Ген ZBTB16 имеет белок-кодирующие и некодирующие транскрипты, таким образом, мы получаем
идентификатор белка для кодирующих и NA для некодирующих транскриптов.Обратите также внимание на то, что
у нас есть транскрипт, нацеленный на нонсенс-опосредованный распад мРНК с идентификатором белка
связанный с ним, но без Uniprot ID.

  ## Подмножество транскриптов с tx_biotype, отличным от белкового_кодирования.
txs[txs$tx_biotype != "protein_coding", c("uniprot_id", "tx_biotype",
                      "protein_id")]  

  ## Объект GRange с 5 диапазонами и 3 столбцами метаданных:
## seqnames диапазоны цепочек | uniprot_id
##    | <персонаж>
## ENST00000541602 11 114059725-114189764 + | <нет данных>
## ENST00000539918 11 114064412-114247344 + | H0YGW2
## ENST00000545851 11 114180766-114247296 + | <нет данных>
## ENST00000535379 11 114237207-114250557 + | <нет данных>
## ENST00000535509 11 114246790-114250476 + | <нет данных>
## tx_biotype protein_id
## <символ> <символ>
## ENST00000541602retented_intron 
## ENST00000539918 ерунда_опосредованная_де.. ЭНСП00000445047
## ENST00000545851processed_transcript 
## ENST00000535379processed_transcript 
## ENST00000535509retented_intron 
## -------
## seqinfo: 1 последовательность из генома GRCh48  

При сопоставлении транскрипта, кодирующего белок, с идентификатором белка Ensembl
(столбец протеин_ид ) составляет 1:1, отображение между протеин_ид и унипрот_ид может быть
н:м, т.е.каждый идентификатор белка Ensembl может быть сопоставлен с 1 или несколькими идентификаторами Uniprot и
каждый идентификатор Uniprot может быть сопоставлен с более чем одним белковым_идентификатором (и, следовательно,
tx_id ). Это следует иметь в виду, если вы запрашиваете стенограммы из базы данных.
получение дополнительных столбцов, связанных с Uniprot, или даже функций идентификатора белка, как в
в таких случаях возвращается избыточный список расшифровок.

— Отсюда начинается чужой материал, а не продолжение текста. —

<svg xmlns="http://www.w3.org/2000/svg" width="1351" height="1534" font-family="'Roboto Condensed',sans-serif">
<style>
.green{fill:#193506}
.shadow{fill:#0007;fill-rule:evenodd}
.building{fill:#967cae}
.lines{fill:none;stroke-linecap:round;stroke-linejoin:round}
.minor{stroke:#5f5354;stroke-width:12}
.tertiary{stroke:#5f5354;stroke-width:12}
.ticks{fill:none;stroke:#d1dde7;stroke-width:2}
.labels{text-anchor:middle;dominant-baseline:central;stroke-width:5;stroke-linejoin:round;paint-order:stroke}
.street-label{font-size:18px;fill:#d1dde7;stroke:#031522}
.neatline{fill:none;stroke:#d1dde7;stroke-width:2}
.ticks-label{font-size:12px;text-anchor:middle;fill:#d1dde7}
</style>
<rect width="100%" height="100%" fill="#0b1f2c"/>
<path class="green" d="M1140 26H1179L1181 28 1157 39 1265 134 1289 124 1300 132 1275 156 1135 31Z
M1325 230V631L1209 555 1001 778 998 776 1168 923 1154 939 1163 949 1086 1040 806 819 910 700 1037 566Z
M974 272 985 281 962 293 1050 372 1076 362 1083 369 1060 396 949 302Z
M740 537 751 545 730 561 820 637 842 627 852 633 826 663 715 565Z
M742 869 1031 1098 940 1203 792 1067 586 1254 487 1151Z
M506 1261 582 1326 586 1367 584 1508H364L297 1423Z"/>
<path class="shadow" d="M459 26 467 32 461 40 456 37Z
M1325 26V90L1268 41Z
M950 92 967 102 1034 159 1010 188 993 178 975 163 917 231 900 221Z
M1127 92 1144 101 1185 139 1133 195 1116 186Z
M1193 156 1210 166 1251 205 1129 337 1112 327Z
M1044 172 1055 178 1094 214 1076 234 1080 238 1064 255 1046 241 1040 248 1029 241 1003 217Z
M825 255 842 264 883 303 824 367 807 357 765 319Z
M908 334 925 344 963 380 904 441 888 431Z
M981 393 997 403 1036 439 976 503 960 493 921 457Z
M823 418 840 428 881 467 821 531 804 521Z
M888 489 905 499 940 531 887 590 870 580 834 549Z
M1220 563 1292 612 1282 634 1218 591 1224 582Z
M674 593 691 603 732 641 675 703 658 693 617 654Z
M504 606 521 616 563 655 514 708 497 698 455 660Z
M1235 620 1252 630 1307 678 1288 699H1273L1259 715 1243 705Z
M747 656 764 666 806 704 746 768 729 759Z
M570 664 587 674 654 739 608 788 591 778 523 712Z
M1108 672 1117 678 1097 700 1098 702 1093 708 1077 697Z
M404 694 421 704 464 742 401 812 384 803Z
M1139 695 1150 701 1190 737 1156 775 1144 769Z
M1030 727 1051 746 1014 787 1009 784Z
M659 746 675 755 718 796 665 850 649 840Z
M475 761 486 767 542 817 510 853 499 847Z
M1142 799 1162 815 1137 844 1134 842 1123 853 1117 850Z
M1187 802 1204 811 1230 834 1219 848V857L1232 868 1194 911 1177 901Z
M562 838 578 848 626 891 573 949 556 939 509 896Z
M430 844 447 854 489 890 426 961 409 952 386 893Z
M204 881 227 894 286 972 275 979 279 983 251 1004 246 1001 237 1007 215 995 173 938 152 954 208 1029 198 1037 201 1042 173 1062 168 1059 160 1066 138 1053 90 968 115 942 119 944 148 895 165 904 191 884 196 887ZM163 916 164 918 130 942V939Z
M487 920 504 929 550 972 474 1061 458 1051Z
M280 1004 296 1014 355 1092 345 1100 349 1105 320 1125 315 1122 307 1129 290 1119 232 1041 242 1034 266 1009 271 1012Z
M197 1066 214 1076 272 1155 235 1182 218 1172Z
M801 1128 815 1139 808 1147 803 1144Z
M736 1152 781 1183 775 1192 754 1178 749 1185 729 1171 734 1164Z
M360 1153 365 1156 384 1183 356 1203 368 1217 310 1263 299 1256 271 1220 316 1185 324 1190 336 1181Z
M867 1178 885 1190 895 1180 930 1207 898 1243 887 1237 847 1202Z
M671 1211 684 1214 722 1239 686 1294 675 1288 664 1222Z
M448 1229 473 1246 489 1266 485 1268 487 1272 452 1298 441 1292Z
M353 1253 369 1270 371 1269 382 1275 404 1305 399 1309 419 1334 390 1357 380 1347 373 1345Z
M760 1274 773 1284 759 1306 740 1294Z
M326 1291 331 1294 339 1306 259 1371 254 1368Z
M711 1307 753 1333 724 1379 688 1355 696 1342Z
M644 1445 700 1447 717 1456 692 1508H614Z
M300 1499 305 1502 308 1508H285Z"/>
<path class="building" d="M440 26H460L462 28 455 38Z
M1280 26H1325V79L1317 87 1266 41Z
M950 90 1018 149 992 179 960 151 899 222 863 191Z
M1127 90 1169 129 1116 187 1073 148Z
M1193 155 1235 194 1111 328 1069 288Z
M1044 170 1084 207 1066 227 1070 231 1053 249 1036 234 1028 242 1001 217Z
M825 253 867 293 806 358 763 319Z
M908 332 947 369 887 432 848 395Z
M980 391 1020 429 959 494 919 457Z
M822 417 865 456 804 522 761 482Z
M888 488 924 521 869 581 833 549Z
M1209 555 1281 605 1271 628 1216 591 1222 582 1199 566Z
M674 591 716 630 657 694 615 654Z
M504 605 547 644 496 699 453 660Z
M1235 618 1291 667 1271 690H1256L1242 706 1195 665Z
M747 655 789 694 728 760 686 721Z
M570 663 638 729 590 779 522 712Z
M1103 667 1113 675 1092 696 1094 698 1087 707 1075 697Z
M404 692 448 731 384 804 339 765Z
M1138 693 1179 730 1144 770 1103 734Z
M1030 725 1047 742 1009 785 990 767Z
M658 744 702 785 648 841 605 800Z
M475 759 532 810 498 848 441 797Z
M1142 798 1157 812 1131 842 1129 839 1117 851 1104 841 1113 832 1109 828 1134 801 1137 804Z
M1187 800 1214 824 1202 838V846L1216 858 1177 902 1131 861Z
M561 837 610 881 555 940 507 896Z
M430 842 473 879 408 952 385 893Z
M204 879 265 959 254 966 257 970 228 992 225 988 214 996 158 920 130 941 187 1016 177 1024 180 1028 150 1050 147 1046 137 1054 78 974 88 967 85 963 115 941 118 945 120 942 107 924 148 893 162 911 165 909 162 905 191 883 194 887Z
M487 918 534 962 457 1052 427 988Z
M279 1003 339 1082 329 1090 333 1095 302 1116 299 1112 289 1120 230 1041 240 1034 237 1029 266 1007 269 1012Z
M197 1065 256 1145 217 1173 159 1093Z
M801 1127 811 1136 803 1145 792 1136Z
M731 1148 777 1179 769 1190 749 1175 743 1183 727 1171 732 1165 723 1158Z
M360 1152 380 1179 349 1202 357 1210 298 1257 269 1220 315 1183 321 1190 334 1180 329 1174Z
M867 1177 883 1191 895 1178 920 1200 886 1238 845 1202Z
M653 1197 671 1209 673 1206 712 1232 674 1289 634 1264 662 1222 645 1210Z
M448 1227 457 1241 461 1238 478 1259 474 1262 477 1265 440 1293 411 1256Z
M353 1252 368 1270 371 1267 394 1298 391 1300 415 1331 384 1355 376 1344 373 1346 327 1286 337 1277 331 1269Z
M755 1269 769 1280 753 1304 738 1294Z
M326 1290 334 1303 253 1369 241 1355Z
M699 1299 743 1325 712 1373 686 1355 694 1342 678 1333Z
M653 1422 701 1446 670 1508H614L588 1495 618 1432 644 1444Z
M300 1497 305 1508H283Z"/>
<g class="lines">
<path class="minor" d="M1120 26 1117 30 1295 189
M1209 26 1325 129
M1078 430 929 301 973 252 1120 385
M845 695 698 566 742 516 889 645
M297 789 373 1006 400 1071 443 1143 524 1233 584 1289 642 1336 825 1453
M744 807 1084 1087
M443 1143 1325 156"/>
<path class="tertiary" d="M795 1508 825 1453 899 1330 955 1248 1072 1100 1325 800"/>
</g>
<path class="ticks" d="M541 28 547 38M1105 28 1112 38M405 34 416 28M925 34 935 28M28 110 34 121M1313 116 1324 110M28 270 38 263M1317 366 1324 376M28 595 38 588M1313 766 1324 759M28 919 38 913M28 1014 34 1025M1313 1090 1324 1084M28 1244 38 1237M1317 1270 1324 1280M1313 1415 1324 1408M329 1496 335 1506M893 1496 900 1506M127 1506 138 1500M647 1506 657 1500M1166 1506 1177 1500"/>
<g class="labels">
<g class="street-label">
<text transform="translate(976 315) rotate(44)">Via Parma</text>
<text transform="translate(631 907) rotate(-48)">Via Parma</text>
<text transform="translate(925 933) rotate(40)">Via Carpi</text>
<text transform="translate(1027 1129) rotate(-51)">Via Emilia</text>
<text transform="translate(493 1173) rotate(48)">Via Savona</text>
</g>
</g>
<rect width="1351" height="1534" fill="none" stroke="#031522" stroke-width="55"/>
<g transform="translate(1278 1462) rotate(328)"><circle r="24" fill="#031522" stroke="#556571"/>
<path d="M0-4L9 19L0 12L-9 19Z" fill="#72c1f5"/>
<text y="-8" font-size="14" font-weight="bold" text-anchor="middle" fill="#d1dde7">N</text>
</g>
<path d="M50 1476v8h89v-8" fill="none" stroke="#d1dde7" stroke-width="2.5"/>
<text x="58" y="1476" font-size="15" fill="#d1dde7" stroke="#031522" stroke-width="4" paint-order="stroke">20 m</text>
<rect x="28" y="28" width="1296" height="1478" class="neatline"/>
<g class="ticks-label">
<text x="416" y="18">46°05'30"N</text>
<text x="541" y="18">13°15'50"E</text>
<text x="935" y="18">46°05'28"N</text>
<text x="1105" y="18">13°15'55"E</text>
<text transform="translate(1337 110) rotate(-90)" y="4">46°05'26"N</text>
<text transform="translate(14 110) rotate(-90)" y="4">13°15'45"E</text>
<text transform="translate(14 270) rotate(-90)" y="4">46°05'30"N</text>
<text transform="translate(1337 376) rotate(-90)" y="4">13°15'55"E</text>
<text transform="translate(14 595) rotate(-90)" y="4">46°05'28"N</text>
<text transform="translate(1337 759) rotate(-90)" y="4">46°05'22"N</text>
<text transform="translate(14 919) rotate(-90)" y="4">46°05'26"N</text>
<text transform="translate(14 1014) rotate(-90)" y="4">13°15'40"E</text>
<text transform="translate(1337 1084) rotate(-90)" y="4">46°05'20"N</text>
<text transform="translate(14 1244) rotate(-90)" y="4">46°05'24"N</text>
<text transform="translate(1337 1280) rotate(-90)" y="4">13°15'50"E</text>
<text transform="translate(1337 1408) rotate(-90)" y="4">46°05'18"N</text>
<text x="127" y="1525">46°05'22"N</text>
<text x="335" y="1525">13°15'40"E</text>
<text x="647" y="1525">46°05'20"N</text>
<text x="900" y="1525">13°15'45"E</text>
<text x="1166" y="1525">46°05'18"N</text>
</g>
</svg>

  ## Список идентификаторов белков и идентификаторов uniprot для кодирующих транскриптов
mcols(txs[txs$tx_biotype == "protein_coding",
      c("tx_id", "protein_id", "uniprot_id")])  

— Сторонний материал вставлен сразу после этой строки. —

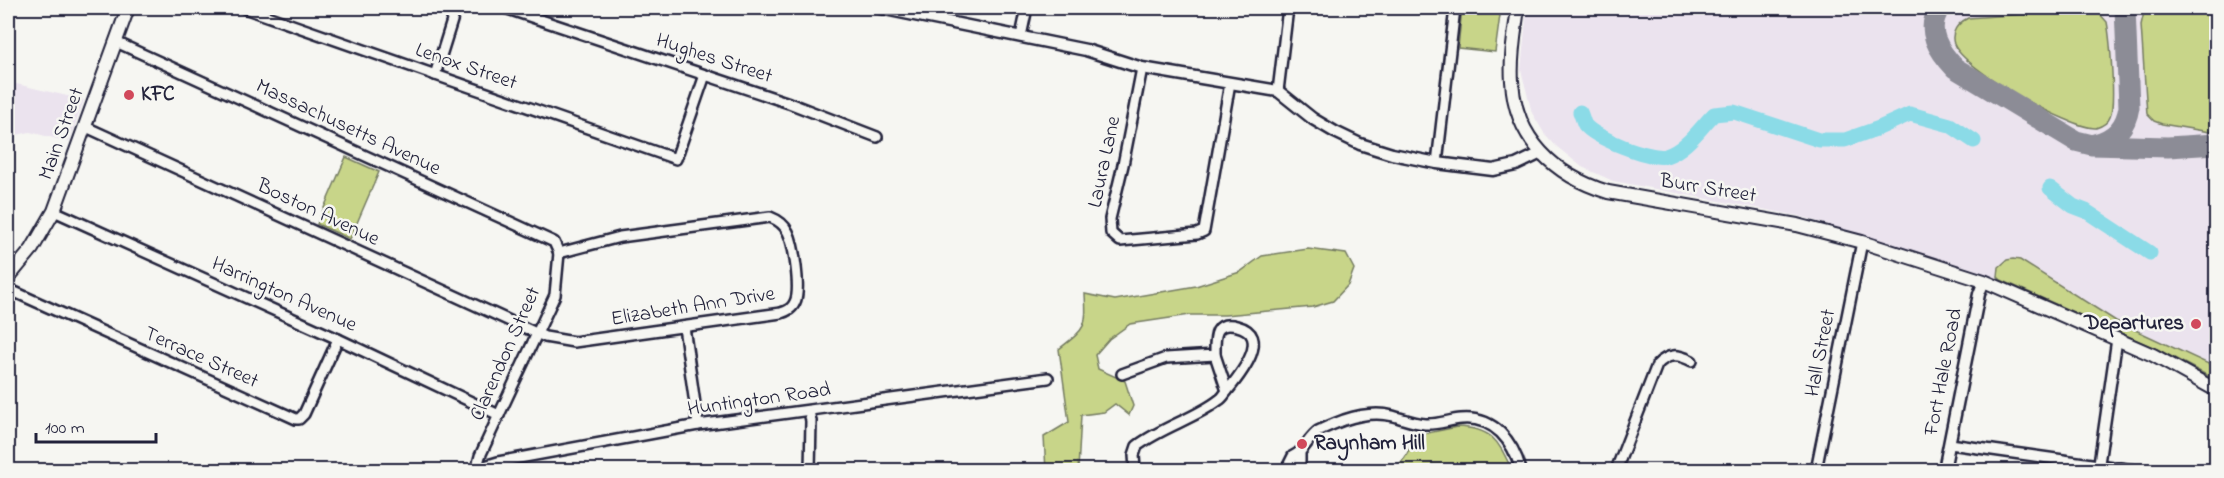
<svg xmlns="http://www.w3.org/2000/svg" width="2224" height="478" font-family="'Indie Flower',sans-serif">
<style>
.built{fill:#ebe3ee}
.green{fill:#c8d589;stroke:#757c62;stroke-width:1.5}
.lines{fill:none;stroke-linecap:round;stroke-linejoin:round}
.river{stroke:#8bdbe7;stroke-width:15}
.taxiway{stroke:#8c8c96;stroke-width:21}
.minor-casing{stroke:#22223b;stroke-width:14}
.tertiary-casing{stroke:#22223b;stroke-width:15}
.secondary-casing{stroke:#22223b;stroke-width:16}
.minor{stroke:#f6f6f2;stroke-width:9}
.tertiary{stroke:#f6f6f2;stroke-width:10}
.secondary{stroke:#f6f6f2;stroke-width:12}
.poi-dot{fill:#d1495b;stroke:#f6f6f2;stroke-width:2}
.labels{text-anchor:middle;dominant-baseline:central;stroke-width:5;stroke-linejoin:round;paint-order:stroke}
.street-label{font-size:21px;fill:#22223b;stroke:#f6f6f2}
.poi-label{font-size:21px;font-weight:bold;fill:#22223b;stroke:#f6f6f2;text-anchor:start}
</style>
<rect width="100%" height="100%" fill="#f6f6f2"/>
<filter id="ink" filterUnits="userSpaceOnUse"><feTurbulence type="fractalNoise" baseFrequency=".0167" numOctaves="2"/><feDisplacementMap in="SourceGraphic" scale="12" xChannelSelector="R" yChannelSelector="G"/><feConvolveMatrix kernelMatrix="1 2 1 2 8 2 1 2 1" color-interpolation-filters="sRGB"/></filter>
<g filter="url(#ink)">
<!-- built -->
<g class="built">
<polygon points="1527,8 2216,8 2216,380 2157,349 1973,269 1799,216 1613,181 1582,167 1556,146 1544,133 1532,113 1521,70"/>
<polygon points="8,82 84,100 69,142 30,132 8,137"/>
</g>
<!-- green -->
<g class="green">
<polygon points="1462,8 1501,8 1495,52 1458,48"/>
<polygon points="2150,8 2216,8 2216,133 2162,124 2154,121 2147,114 2141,25 2144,12"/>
<path d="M2091 9 2099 13 2107 22C2110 38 2116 104 2110 117 2108 123 2102 126 2096 128 2070 129 1963 69 1954 44 1950 32 1958 23 1968 18Z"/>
<polygon points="346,157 379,172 350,239 317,224"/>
<path d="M1308 249 1346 254 1354 269 1348 285 1333 301 1313 307 1225 315H1190L1130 324 1109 339 1095 355 1098 369 1125 381 1133 406 1129 415 1115 404 1104 412 1081 415 1078 470H1046L1044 437 1069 422 1059 349C1086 328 1087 328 1085 294L1115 300 1196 286 1240 272 1262 256Z"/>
<polygon points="2013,259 2020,260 2116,321 2213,366 2216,369 2216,380 2157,349 2001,280 1998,277 1999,267 2007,260"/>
<path d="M1457 427C1493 428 1498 441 1512 470H1384C1404 467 1409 453 1413 436Z"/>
</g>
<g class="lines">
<!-- river -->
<g class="river">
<path d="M1580 112C1582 116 1583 122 1585 125 1595 138 1651 160 1666 156 1686 150 1700 128 1714 114L1734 112 1819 140H1845L1879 128 1910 114 1950 125 1974 141"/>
<polyline points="2050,188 2073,206 2086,211 2150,253"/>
</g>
<!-- taxiway -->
<g class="taxiway">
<path d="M1940 8C1924 30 1939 51 1955 68L2076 141 2092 145 2168 147 2216 144"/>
<path d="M2095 144C2115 139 2126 127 2129 107L2125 8"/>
</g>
<defs>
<g id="minor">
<polyline points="244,8 676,159 705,75"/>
<polyline points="505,8 789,103 877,137"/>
<polyline points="1021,36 1027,8"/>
<polyline points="116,42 554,242 559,253"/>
<polyline points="1142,68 1123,165 1110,219 1111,233 1120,241 1197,234 1204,231 1230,83"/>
<polyline points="435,75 456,8"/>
<polyline points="1278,91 1288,8"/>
<path d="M86 127 545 337 574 342 781 313C787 311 792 309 795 302 801 290 794 244 788 232 784 224 778 220 770 217L620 237 559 253"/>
<polyline points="1437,163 1455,8"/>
<polyline points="54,211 338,339 499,415"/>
<polyline points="8,289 296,419 299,419 304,414 338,339"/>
<polyline points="684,327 698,425"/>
<polyline points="1215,355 1227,391"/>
<path d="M1122 374 1166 358 1215 355C1215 339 1213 320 1237 326 1273 335 1240 375 1228 390 1225 393 1223 398 1219 400 1196 418 1162 427 1137 446L1134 455 1135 470"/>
<polyline points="809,411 811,421 810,470"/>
<polyline points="1950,444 2134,470"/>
<polyline points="477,467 480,456 499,415 555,295 559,253"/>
<polyline points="471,470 498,462 698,425 1048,378"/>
<path d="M1286 470 1293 456C1304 452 1308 438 1318 431 1326 427 1336 423 1344 420 1359 415 1377 412 1393 416 1404 419 1414 423 1425 424 1437 425 1449 420 1461 419 1495 416 1513 442 1521 470"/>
<polyline points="1294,470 1300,462 1300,454"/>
<path d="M1616 470 1657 365C1668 353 1678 354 1692 361"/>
<polyline points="1816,470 1862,242"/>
<polyline points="2098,470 2117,339"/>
</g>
<g id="tertiary">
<polyline points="880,8 1086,50 1142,68 1278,91 1313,119 1335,132 1360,144 1392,154 1437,163 1493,170 1516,165 1541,153"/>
<polyline points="1944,470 1979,294 1984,281"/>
</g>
<g id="secondary">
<path d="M1518 8C1515 32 1510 57 1512 81 1515 139 1555 176 1608 192L1797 225 1862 242 1984 281 2153 355 2216 390"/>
<polyline points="8,278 32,249 54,211 128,8"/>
</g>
</defs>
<!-- minor casing -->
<use href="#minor" class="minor-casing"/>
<!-- tertiary casing -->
<use href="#tertiary" class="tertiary-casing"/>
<!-- secondary casing -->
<use href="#secondary" class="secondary-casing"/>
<!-- minor -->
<use href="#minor" class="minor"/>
<!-- tertiary -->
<use href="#tertiary" class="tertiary"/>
<!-- secondary -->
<use href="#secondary" class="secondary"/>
</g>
</g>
<!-- markers -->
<g class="poi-dot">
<circle cx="129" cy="95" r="6"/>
<circle cx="2196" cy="324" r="6"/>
<circle cx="1302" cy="444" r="6"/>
</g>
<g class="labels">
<!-- street labels -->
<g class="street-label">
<text transform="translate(714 59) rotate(18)">Hughes Street</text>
<text transform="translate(466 67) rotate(19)">Lenox Street</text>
<text transform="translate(348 128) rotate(25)">Massachusetts Avenue</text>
<text transform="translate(62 134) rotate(-70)">Main Street</text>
<text transform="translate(1105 162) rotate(-78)">Laura Lane</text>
<text transform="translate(1708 189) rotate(9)">Burr Street</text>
<text transform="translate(318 213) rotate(25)">Boston Avenue</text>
<text transform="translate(284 295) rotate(24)">Harrington Avenue</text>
<text transform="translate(693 307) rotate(-9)">Elizabeth Ann Drive</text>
<text transform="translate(1821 353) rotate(-79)">Hall Street</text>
<text transform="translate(506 354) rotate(-66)">Clarendon Street</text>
<text transform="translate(201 358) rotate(24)">Terrace Street</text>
<text transform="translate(1944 372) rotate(-79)">Fort Hale Road</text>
<text transform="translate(759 400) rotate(-8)">Huntington Road</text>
</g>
<!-- poi labels -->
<g class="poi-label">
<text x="141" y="95">KFC</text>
<text x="2184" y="324" text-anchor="end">Departures</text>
<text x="1314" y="444">Raynham Hill</text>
</g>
</g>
<!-- margin -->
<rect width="2224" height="478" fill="none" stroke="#f6f6f2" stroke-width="30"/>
<rect x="15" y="15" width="2194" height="448" fill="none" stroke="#22223b" stroke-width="2" filter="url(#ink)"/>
<!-- scale -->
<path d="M36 433v9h120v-9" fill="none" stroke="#22223b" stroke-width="3"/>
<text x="45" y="433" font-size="18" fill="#22223b" stroke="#f6f6f2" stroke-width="4.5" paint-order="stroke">100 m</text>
</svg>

  ## DataFrame с 6 строками и 3 столбцами
## tx_id белковый_ид uniprot_id
## <символ> <символ> <символ>
## ENST00000335953 ENST00000335953 ENSP00000338157 Q05516
## ENST00000335953 ENST00000335953 ENSP00000338157 A0A024R3C6
## ENST00000544220 ENST00000544220 ENSP00000437716 F5H6C3
## ENST00000535700 ENST00000535700 ENSP00000443013 F5H5Y7
## ENST00000392996 ENST00000392996 ENSP00000376721 Q05516
## ENST00000392996 ENST00000392996 ENSP00000376721 A0A024R3C6  

Некоторые сопоставления n:m для идентификаторов Uniprot могут быть разрешены путем ограничения либо
к записям из одной базы данных Uniprot ( SPTREMBL или SWISSPROT ) или к сопоставлениям
определенный тип картографического метода.Соответствующие фильтры
UniprotDbFilter и UniprotMappingTypeFilter (с использованием uniprot_db и
uniprot_mapping_type столбцов таблицы базы данных uniprot ). В примере
ниже мы ограничиваем результат идентификаторами Uniprot с типом отображения DIRECT .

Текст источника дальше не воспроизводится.